Too sore to accelerate, I imitated a sprint and plopped myself third in line. I loaded a tray: three sausage patties, two pancakes, two packets of maple syrup, a scoop and a half of instant scrambled eggs, five strips of bacon, a glass of orange juice, a cup of coffee, four small blueberry muffins. I wolfed and scarfed, my face inches from my tray. The syrup on the sausage created a sweet-and-salty synthesis that no artisanal bacon ice cream has ever approached. Never one for mass-produced egg product, I found these scrambled eggs fluffier than pillows, lighter than a soufflé. The muffins rivaled the finest financier I had ever encountered. And the bacon. The pancakes! It was too much. After just two sips of this watery coffee, I felt a rush of pure life. I couldn’t believe my luck.
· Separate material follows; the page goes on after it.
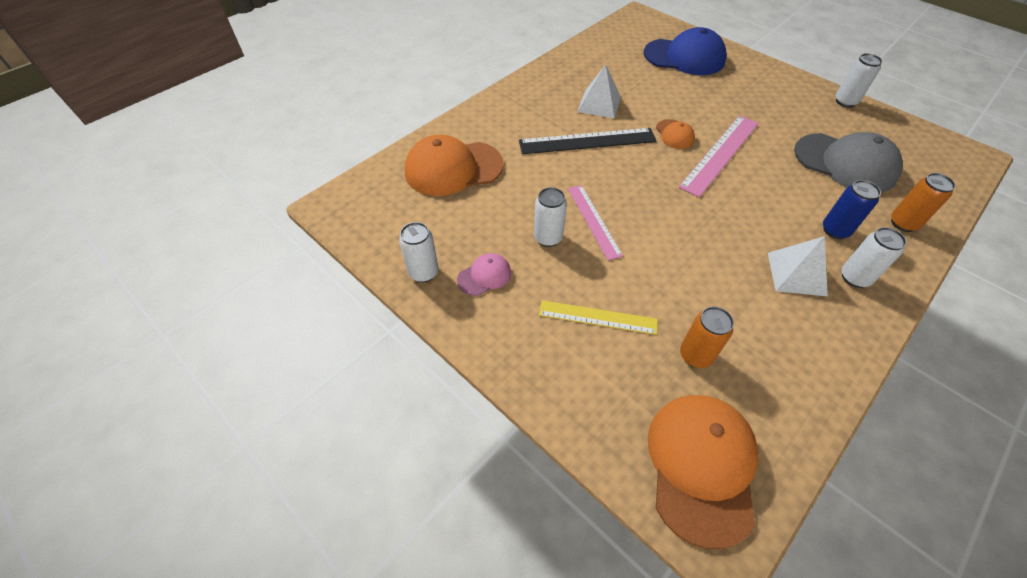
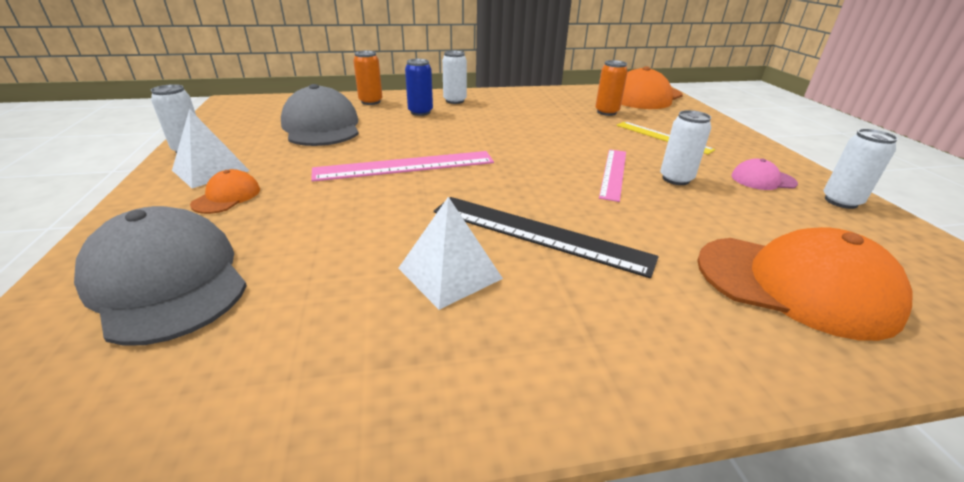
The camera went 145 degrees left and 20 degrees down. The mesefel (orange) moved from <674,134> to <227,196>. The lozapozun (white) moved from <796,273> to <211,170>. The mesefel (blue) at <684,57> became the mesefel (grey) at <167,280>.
I all but licked my plate clean, then I stood up to grab seconds. Piled high again, I returned to my seat only to find two of my friends from the Lakes hut had made themselves at home right next to me. They laughed at my ear-to-ear grin. Don patted me on the back and declared that he had never seen anybody so happy in his life.
He and Lisa had seen me eat my first course, but they knew better than to get between a wolf and his prey. They had kindly granted me time alone to pursue this religious experience and had only moved in to rekindle our friendship once they knew they wouldn’t lose any limbs. I laughed sheepishly and explained how my hunger grew out of my own poor planning. They were taking the day off, hanging around the lodge, where they had booked a night to stay—traitors—so they had all the time in the world to hear my soliloquy on the virtues of the industrial blueberry muffin, and how the ones here eclipsed even the muffins at the car dealership I went to with my parents at age ten.
I asked them how it felt to be paying guests, whether Lisa had forgotten what she told me, and whether they were worried some of my hiker smell would stick to them. They laughed it off, and they said that the hospitality wasn’t all it was cracked up to be. Lisa reminded me that after their warm beds, no, we hadn’t just eaten the same meal.
They cautioned me that the next several peaks, the Wildcats, were some of the gnarliest on the whole Appalachian Trail. I would not, it seemed, make it all the way to Grafton Notch, but I could get picked up right after the Carter Dome and even walk over to the Maine border.
I sent a hasty text message to my sister, who would be my ride on the other side. Don and Lisa asked whether I was disappointed I wouldn’t achieve my goal. I took a long sip of coffee, ate another piece of bacon, and I laughed.
I had to loosen my waist strap a couple inches as I prepared to leave. My sister had asked what I wanted for my first civilized meal. I thought about asking for another buffet, but instead I said, “I don’t care, whatever you want.”